## TEXT BLOCK:
# # #
The Simon Wiesenthal Centre used Holocaust Remembrance Day, which is today, to write an open letter to Alan Johnson, the Education Secretary, claiming it is "horrified" by a report funded by his department which revealed that teachers often avoided dealing with the Holocaust because they did not want to cause offence to children from other races or religions.
The report, entitled Teaching Emotive and Controversial History, said some schools were reluctant to teach the subject because teachers did not want to challenge "contentious or charged versions of history" taught to children at home - an apparent reference to an unwillingness by teachers to confront Holocaust denial among extreme elements of the British Muslim community.
In his letter Dr Shimon Samuels, director for international relations at the Paris-based centre, which has 400,000 members worldwide and which teachers tolerance, education and anti-racism initiatives, urged Mr Johnson to take action to ensure schools teach the Holocaust properly.
"Teachers' mistreatment or exclusion of the Holocaust is an offence to the memory of its six million victims and to the British soldiers who liberated the Nazi death camps," he wrote.
The letter came as Israel marked its annual Holocaust Remembrance Day, with sirens wailing and traffic grinding to a halt during a two-minute silence this morning.
Vehicles stopped in the middle of the street with drivers getting out of their cars, while pedestrians - ranging from young khaki-clad conscripts with M16s strapped to their backs to Holocaust survivors - stopped on pavements at 7am GMT (9am local time).
Radio played melancholic Israeli folk music throughout the day, while Israeli television carried round-the-clock documentaries detailing the rise of Nazi anti-Semitism which led to the genocide.
In his letter to the Education Secretary, Dr Samuels said that the UK education system could not afford to abandon the teaching of truthful historical events just because they caused offence to some groups within society.
"One may well wonder whether Magna Carta, the Suffragette movement, the United Nations' Declaration of Human Rights and the Genocide Convention are next in line, to placate or - in the words of the report - for teachers 'to avoid causing offence or appearing insensitive to individuals or groups in their classes,'" he added.
Dr Samuels added that by describing the Holocaust as a "contentious" subject within history classes, the report effectively cast doubt on its existence.
"Both the European Commission and the Organization for Security and Cooperation in Europe have found Holocaust denial to be a euphemism and a vehicle for incitement to Jew-hatred," he added.
"Yet, the report justifies complicity with this form of anti-Semitism by stating: 'In particular settings, teachers of history are unwilling to challenge highly contentious or charged versions of history in which pupils are steeped at home, in their community or in a place of worship.'
"By this, we may therefore conclude that the Holocaust is 'contentious' and 'a version of history.'"
A spokeswoman for the Department for Education claimed that schools were clearly instructed to teach the Holocaust, and that it was a compulsory part of the curriculum.
“Teaching of the Holocaust is already compulsory in schools at key stage three (for pupils between the ages of 11 and 14) and such is the importance of it, it will remain so in the new key stage three curriculum from September 2008," she said.
In total, 11 million people were murdered by the Nazis, mostly in concentration camps, of which six million were Jews. The others murdered included gays, communists, gypsies, political prisoners, and Adolph Hitler's enemies.
# # #
Stored items
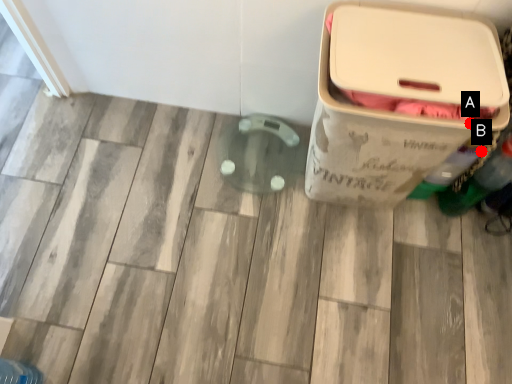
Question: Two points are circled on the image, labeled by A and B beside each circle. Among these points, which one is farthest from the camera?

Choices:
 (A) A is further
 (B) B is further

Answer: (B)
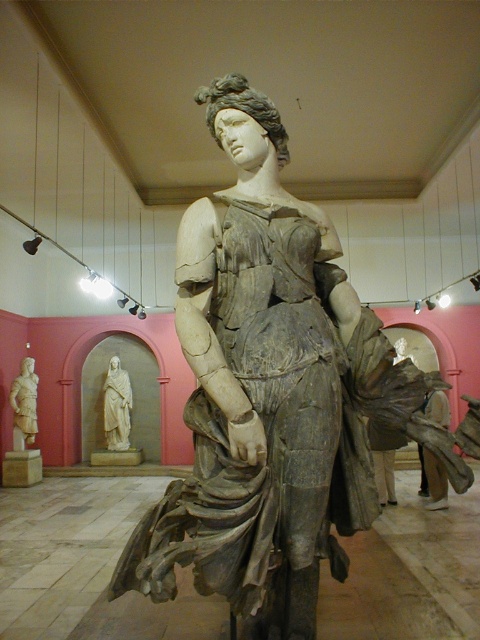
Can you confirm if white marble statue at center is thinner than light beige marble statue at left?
# # #
## INSTRUCTIONS:
1 - In the Holocaust article, how many members does the Simon Wiesenthal Centre have worldwide?
2 - Reproduce the Holocaust article from "Radio played melancholic" up to and including "on its existence.", swapping "melancholic" for "mournful".

## ANSWERS IN ORDER:
1 - 400,000

2 -
Radio played mournful Israeli folk music throughout the day, while Israeli television carried round-the-clock documentaries detailing the rise of Nazi anti-Semitism which led to the genocide.
In his letter to the Education Secretary, Dr Samuels said that the UK education system could not afford to abandon the teaching of truthful historical events just because they caused offence to some groups within society.
"One may well wonder whether Magna Carta, the Suffragette movement, the United Nations' Declaration of Human Rights and the Genocide Convention are next in line, to placate or - in the words of the report - for teachers 'to avoid causing offence or appearing insensitive to individuals or groups in their classes,'" he added.
Dr Samuels added that by describing the Holocaust as a "contentious" subject within history classes, the report effectively cast doubt on its existence.